:: Sua tarefa ::
No excerto sobre participação na educação, reproduza o trecho entre "É um serviço" e "a sociedade civil.", inclusive, trocando "sociedade civil" por "comunidade local".

:: Excerto da página ::
4-Do que atrás fica dito sobre a visão da administração introduzida pela LBSE, a participação social e o reconhecimento dos atores educativos e sociais são elementos estruturantes na racionalidade do novo modelo de regulação administrativa.
No entanto, é relevante, para a compreensão do alcance da mudança, analisar as interpretações políticas que o termo participação foi assumindo nos contextos históricos não democrático e democrático, por se tratar de um conceito-chave na mudança e distinção entre o estatuto de agente e ator dos principais intervenientes no processo Educativo.
Sem nos determos na análise da noção corporativa de participação da Constituição de 1933 e que enforma o sentido do termo participação na Reforma da Educação de 1973 (Lei 5/73), situaremos esta questão com as seguintes considerações.
Num estado corporativo que põe acima do individualismo dos interesses a realização dos fins sociais, o momento de participação da Reforma da Educação representa uma forma de legitimação de uma opção política, definida pelo governo ex ante. No entanto, teve o mérito de trazer para a opinião pública as questões da Educação e de despertar a consciência nacional para a sua importância. Porém, esta discussão não incluía o modelo de administração central (D.L. n.º 408/71) que fora já concebido e concretizado, sem ter sido objeto de qualquer consulta e sem prever, no seu funcionamento, qualquer tipo de participação fora do quadro de princípios do corporativismo.
 Sobre esta questão Galvão Telles (1968:30), ao referir as matérias e as pessoas a quem foi pedida a elaboração de relatórios escreve:”… Proença de Figueiredo, Reestruturação do Ministério da Educação. É de notar quanto a esta última matéria da reestruturação do Ministério da Educação, que se resolveu depois deixá-lo de fora do estatuto, continuando todavia a trabalhar-se nela como objeto de diploma a publicar autonomamente, diploma de conjunto que se seguirá aos vários que vêm sendo promulgados com a reforma de serviços antigos ou a criação de serviços novos…”, procedimento que foi mantido pelo ministro Veiga Simão.
O Instituto de Ação Social Escolar é um bom exemplo para confirmar a orientação, na medida em que, para o tempo, constituía do ponto de vista da estrutura e do ponto de vista da missão uma inovação na estrutura orgânica do Ministério da Educação.
É um serviço que tem afinidades de objetivos e funções com instituições de solidariedade social, mas não prevê, no seu quadro de funcionamento, para além de uma colaboração informal, outras formas de participação ou colaboração com a sociedade civil.
As reuniões promovidas pelo Ministro da Educação com presidentes de câmaras, com os reitores e diretores de escolas são um segundo exemplo para definir uma noção de participação passiva, porque, na sua essência, são uma forma de obter a cooperação e a adesão ao projeto na ordem constituída. Educados para a passividade e no espírito de aceitação e de obediência, os corpos sociais mais diretamente interessados na educação - pais e professores - não marcam presença na decisão política, porque estão integrados numa ordem social que vê, nos primeiros, fornecedores da “matéria-prima” e, nos segundos, os agentes e instrumentos para levar a cabo uma política de desenvolvimento, segundo orientações conformes às correntes de pensamento científico da época, designadamente a teoria do capital humano (Denison, 1967; Becker, 1964).

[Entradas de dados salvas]
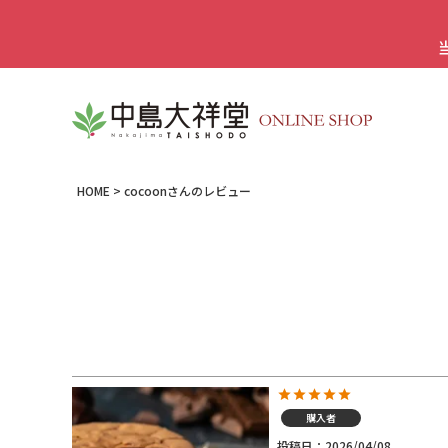
HOME
cocoonさんのレビュー
購入者
投稿日
2026/04/08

:: Resposta ::
É um serviço que tem afinidades de objetivos e funções com instituições de solidariedade social, mas não prevê, no seu quadro de funcionamento, para além de uma colaboração informal, outras formas de participação ou colaboração com a comunidade local.